Microsoft is one of the companies that offered guidance for Lazy FP State Restore, explaining in an advisory that security updates are already in the works and they should be released soon.
By the looks of things, Microsoft won’t be rolling out the new patches when they’re ready, but instead wait for the next Patch Tuesday cycle to ship the updates. As per Microsoft’s typical schedule, the next Patch Tuesday is scheduled for July 10.
All Intel chips affected
The Redmond-based software giant says that Lazy restore is enabled by default in Windows and cannot be disabled, adding that virtual machines, the kernel, and processes are affected by the vulnerability. On the other hand, customers running virtual machines in Azure are fully secure.
“An attacker, via a local process, could cause information stored in FP (Floating Point), MMX, and SSE register state to be disclosed across security boundaries on Intel Core family CPUs through speculative execution,” Microsoft explains in its advisory.
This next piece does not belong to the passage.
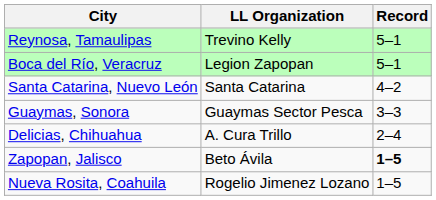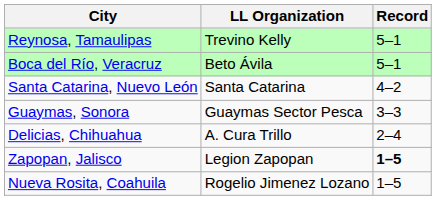Boca del Río, Veracruz | LL Organization: Legion Zapopan -> Beto Ávila
Zapopan, Jalisco | LL Organization: Beto Ávila -> Legion Zapopan
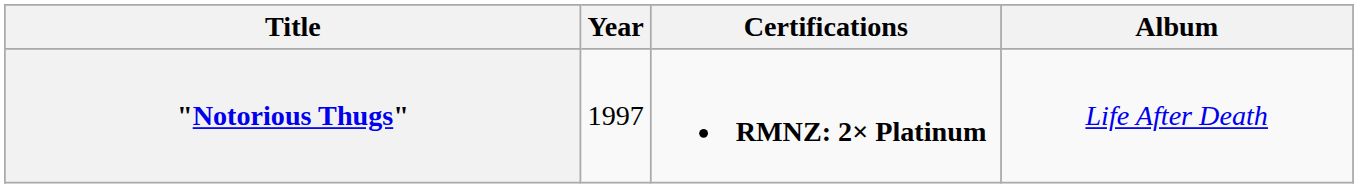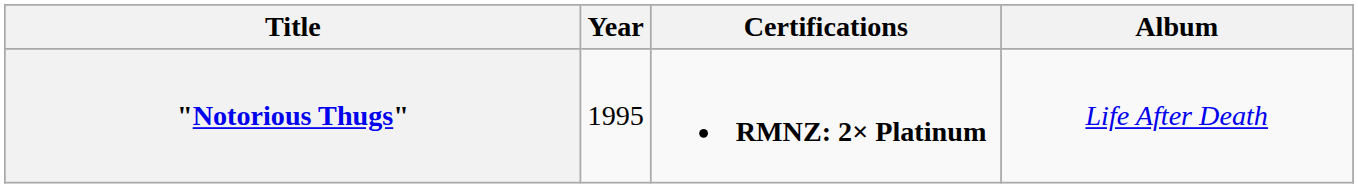"Notorious Thugs" | Year: 1997 -> 1995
“An attacker must be able to execute code locally on a system in order to exploit this vulnerability, similar to the other speculative execution vulnerabilities. The information that could be disclosed in the register state depends on the code executing on a system and whether any code stores sensitive information in FP register state.”
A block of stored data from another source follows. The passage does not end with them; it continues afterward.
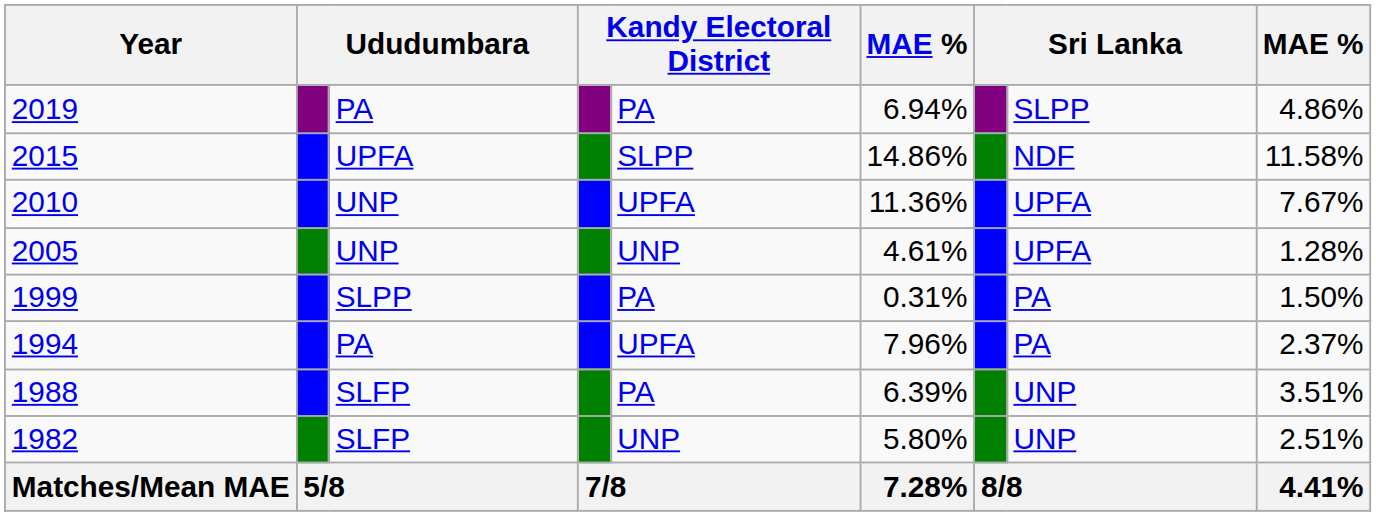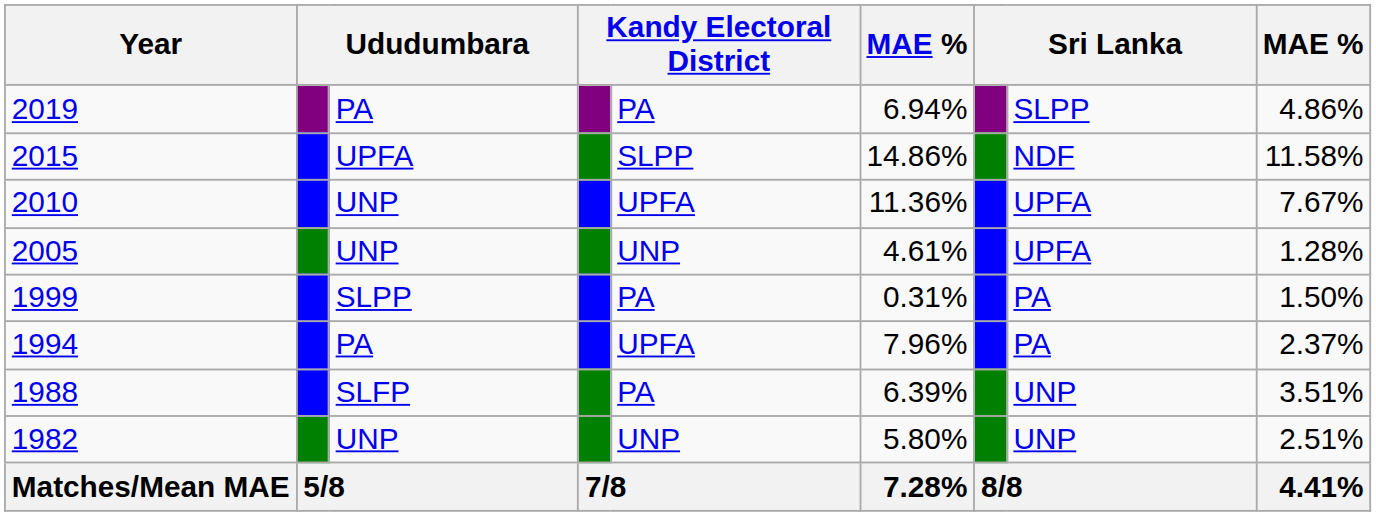1982 | column 3: SLFP -> UNP
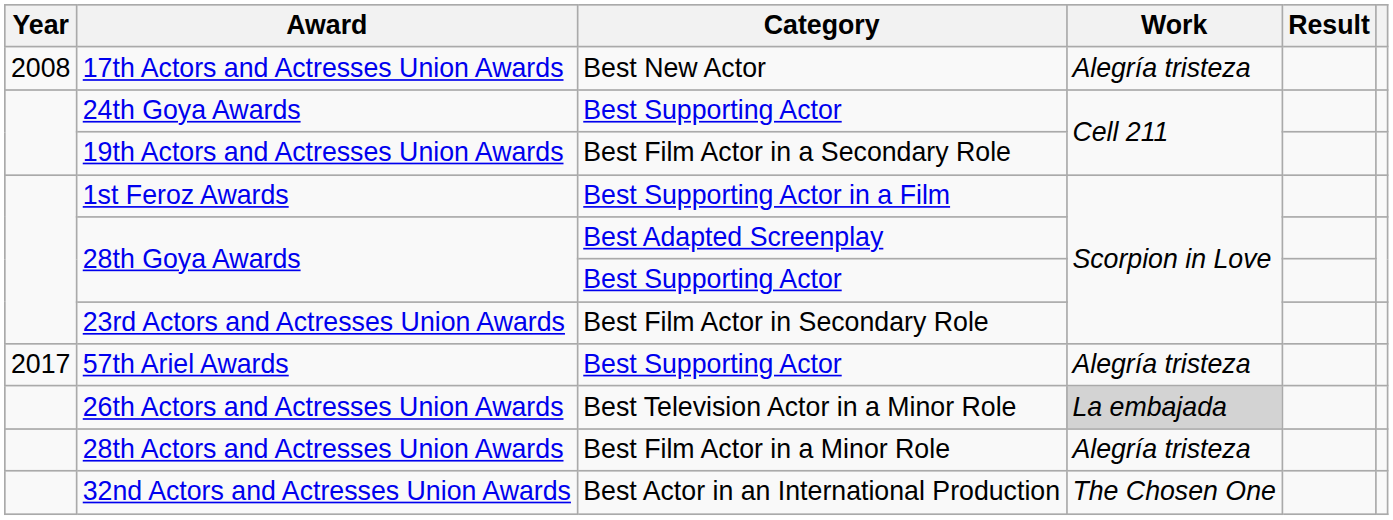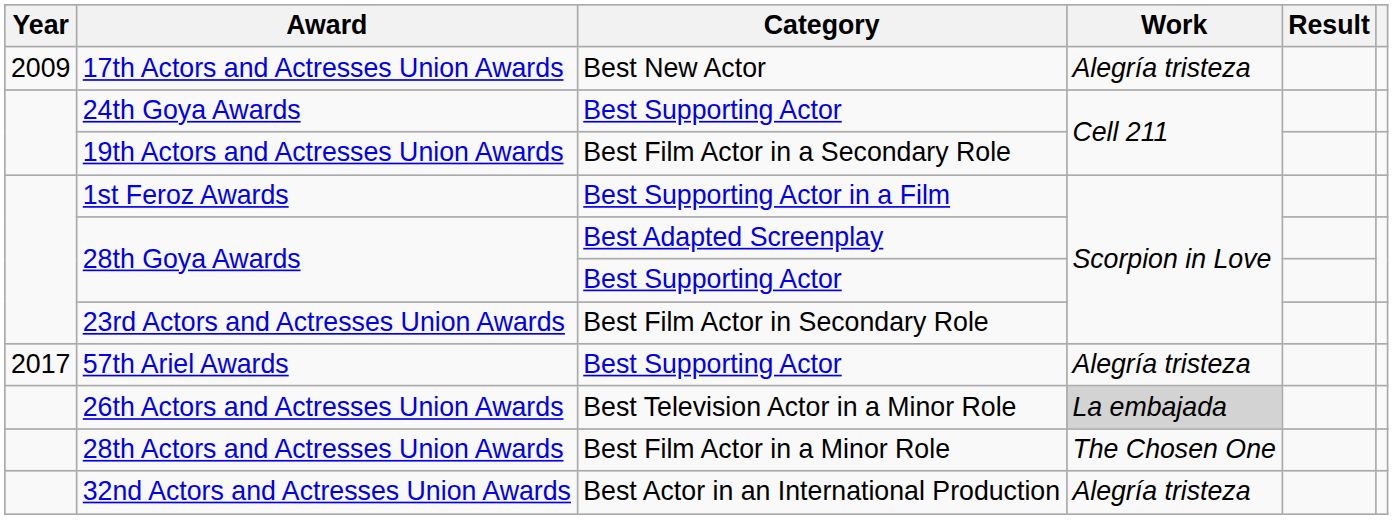17th Actors and Actresses Union Awards | Year: 2008 -> 2009
28th Actors and Actresses Union Awards | Work: Alegría tristeza -> The Chosen One
32nd Actors and Actresses Union Awards | Work: The Chosen One -> Alegría tristeza
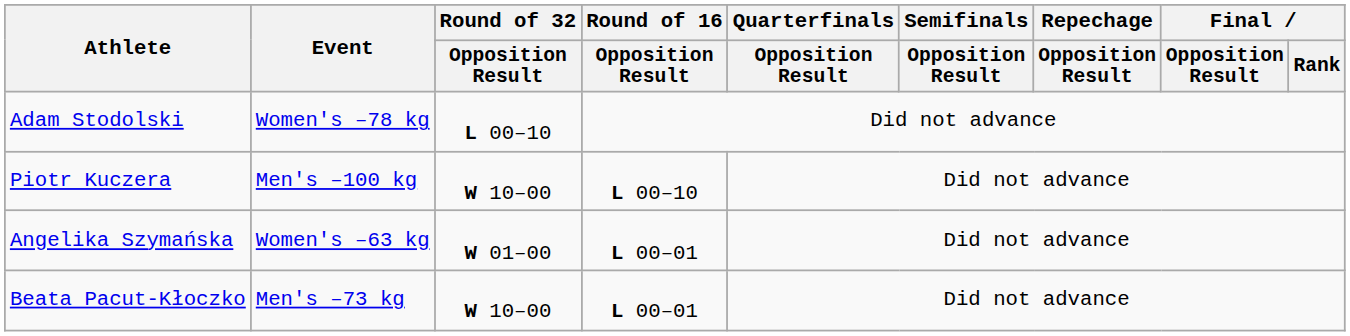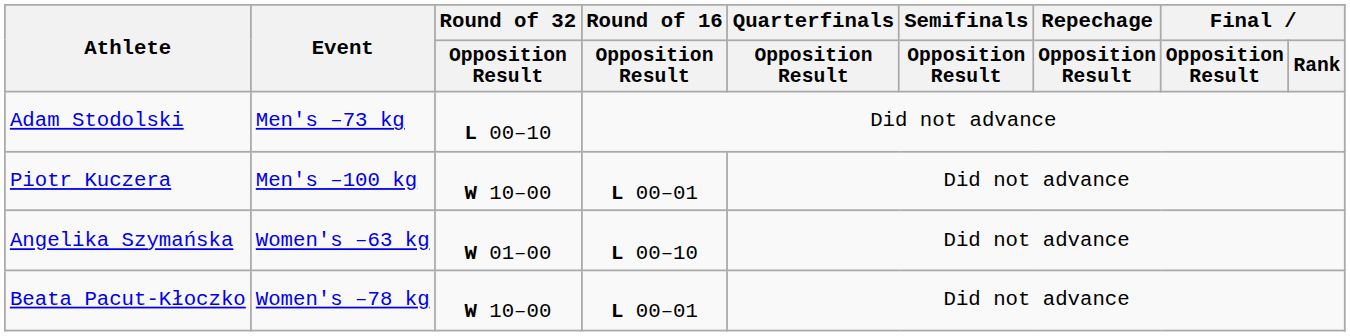Adam Stodolski | Event: Women's –78 kg -> Men's –73 kg
Piotr Kuczera | Round of 16 / Opposition Result: L 00–10 -> L 00–01
Angelika Szymańska | Round of 16 / Opposition Result: L 00–01 -> L 00–10
Beata Pacut-Kłoczko | Event: Men's –73 kg -> Women's –78 kg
For now, it appears that exploiting this newly-found vulnerability isn’t as easy as it was in the case of previous speculative execution bugs, and carrying out attacks from a browser isn’t possible. This means that even if updates aren’t available at this point, customers are still secure, though it goes without saying that the sooner they land, the better for everyone.
All Intel processors are affected by the security flaw, and regardless of the platform, security updates are required to block a potential exploit.